Dr Greg Hundley: Very good. I loved all that analysis of subgroups. I want to ask you one quick subgroup question. Was there any difference in outcomes related to gender or age?

Dr Wouter Jukema: As far as we could see there was no differential effect in gender nor in age. Of course you should realize that in very advanced age, of course the numbers get small and if you then start dividing them again in the history of stroke or not, then of course the numbers will get low. But in general there is no age or gender difference.

Dr Greg Hundley: Fantastic. So where do you think, does this field progress from here and what do you think will be the next study that we need related to PCSK9 inhibitors and adverse effects?

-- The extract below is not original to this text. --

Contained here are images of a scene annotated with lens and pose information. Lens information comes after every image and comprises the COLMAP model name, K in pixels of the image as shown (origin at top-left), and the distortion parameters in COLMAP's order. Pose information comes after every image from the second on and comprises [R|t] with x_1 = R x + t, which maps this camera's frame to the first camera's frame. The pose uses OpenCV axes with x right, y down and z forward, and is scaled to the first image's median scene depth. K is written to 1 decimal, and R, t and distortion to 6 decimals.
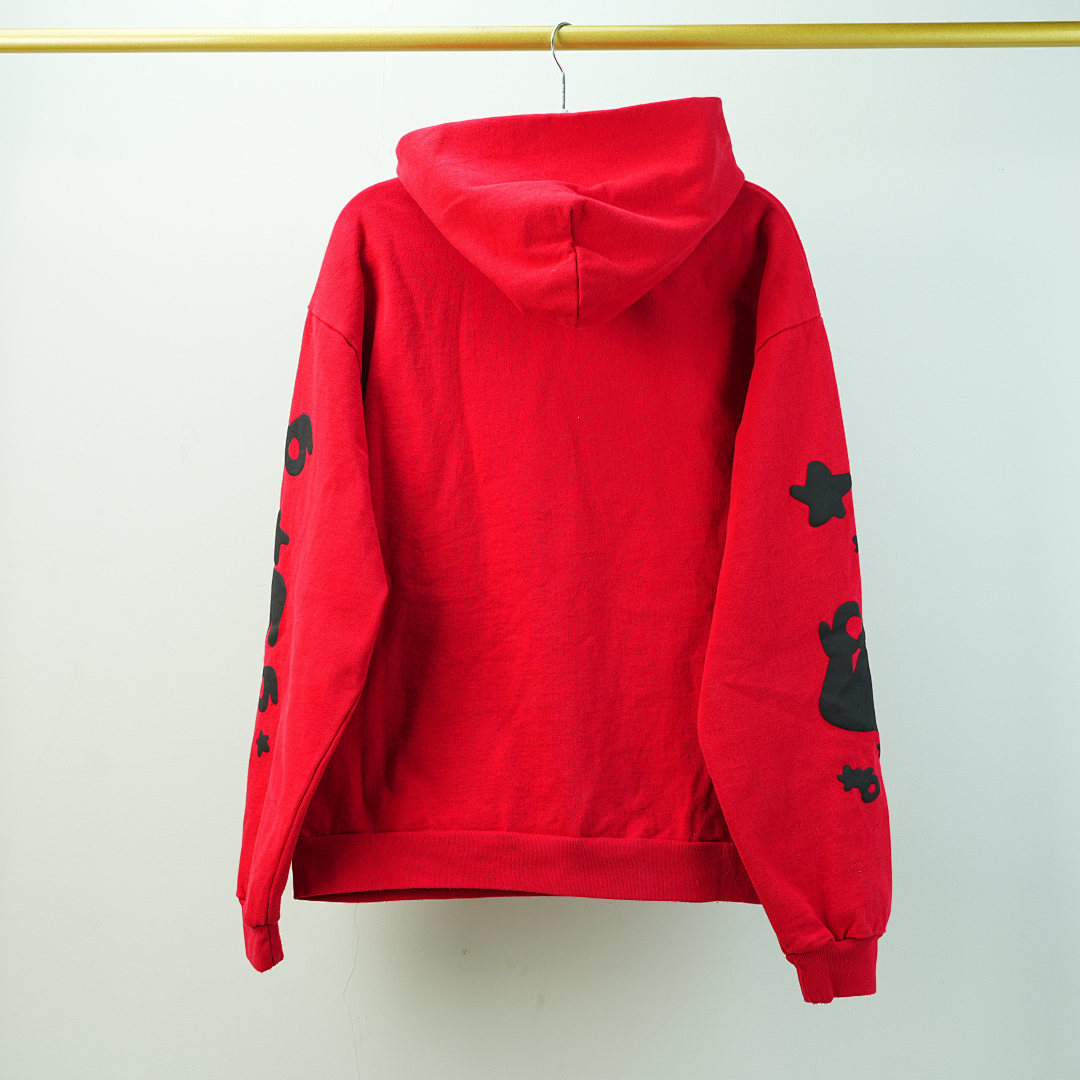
lens RADIAL K [[1578.9, 0, 540.0], [0, 1578.9, 540.0], [0, 0, 1]] dist [-0.002124, 0.010044]
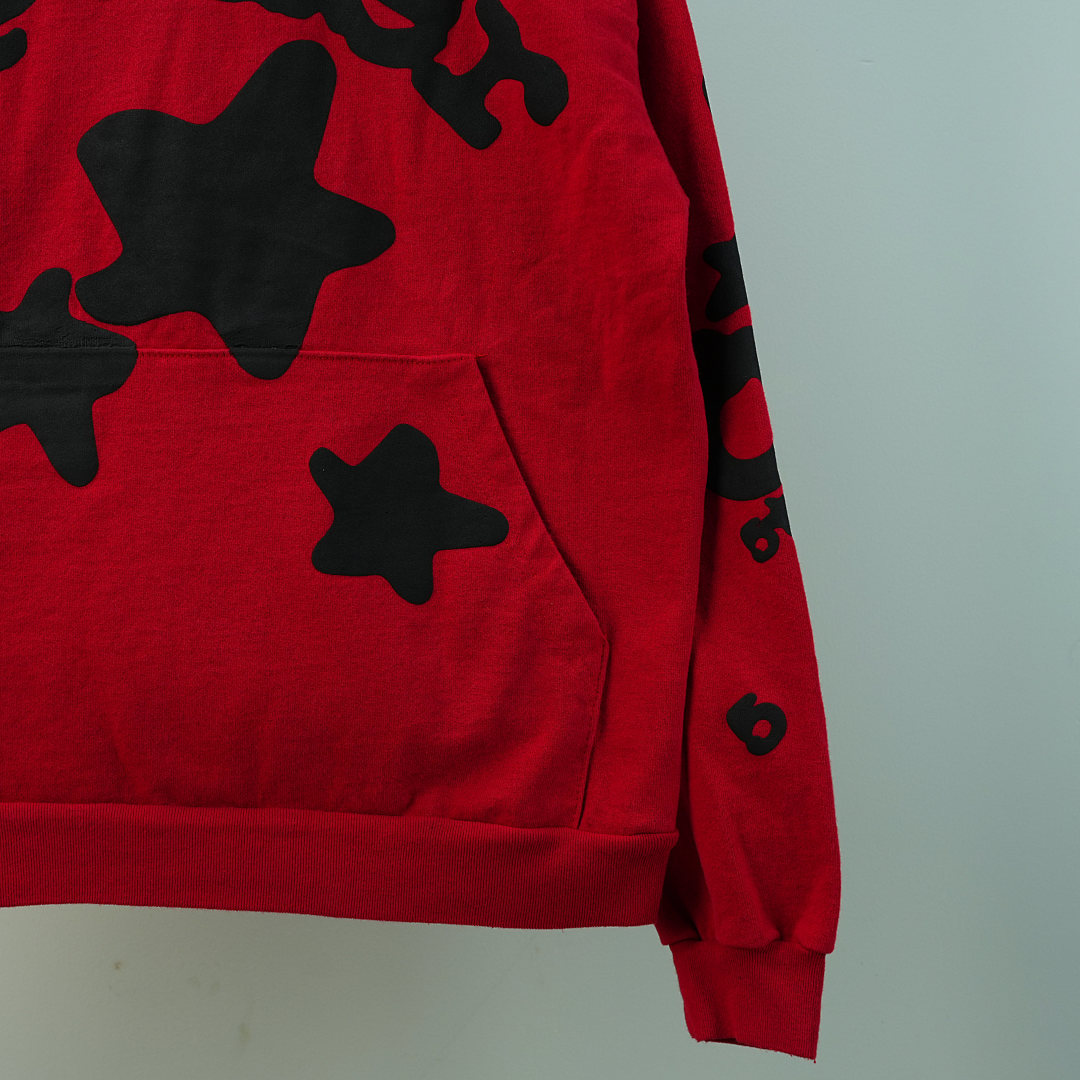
lens RADIAL K [[1601.2, 0, 540.0], [0, 1601.2, 540.0], [0, 0, 1]] dist [-0.006776, 0.011192]
pose [[0.998898, -0.018270, 0.043234, 0.092402], [0.016599, 0.999113, 0.038703, 0.078644], [-0.043903, -0.037942, 0.998315, 0.440223]]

Dr Wouter Jukema: I think we have shown now that patients with a recent ACS and dyslipidemia, despite incentive therapy, they do benefit from the PCSK9 LRO Come up, which is reflected by a decrease in the risk of stroke. You should of course realize that this is a post ACS population, so it was not targeted in a post stroke population. This is a atherosclerotic disease population, so the results are applying for an atherosclerotic population of course, many people that have a stroke in the past may have and also from embolic processes from a FIP or whatsoever, and those results may be the same but may of course they may also be different. So that situation was not tested here. This is a atherosclerotic post ACS population. Of course you may be interested in what would happen with strokes in an embolic population with a FIP and that would of course be a very nice trial to do as well. But then you have to do an entirely new trial. And some of these trials are of course underway, but I cannot, with my publication circulation, I cannot provide you with the answer.

Dr Greg Hundley: Well listeners, we've had a great discussion on our feature article today from Dr Wouter Jukema from Leiden university medical center and really some important insights related to PCSK9 inhibitors and the fact in this study, a large study, a sub study from Odyssey that indicates really no increase incidents of both hemorrhagic or ischemic stroke in patients that receive these agents and had previously sustained acute coronary syndromes.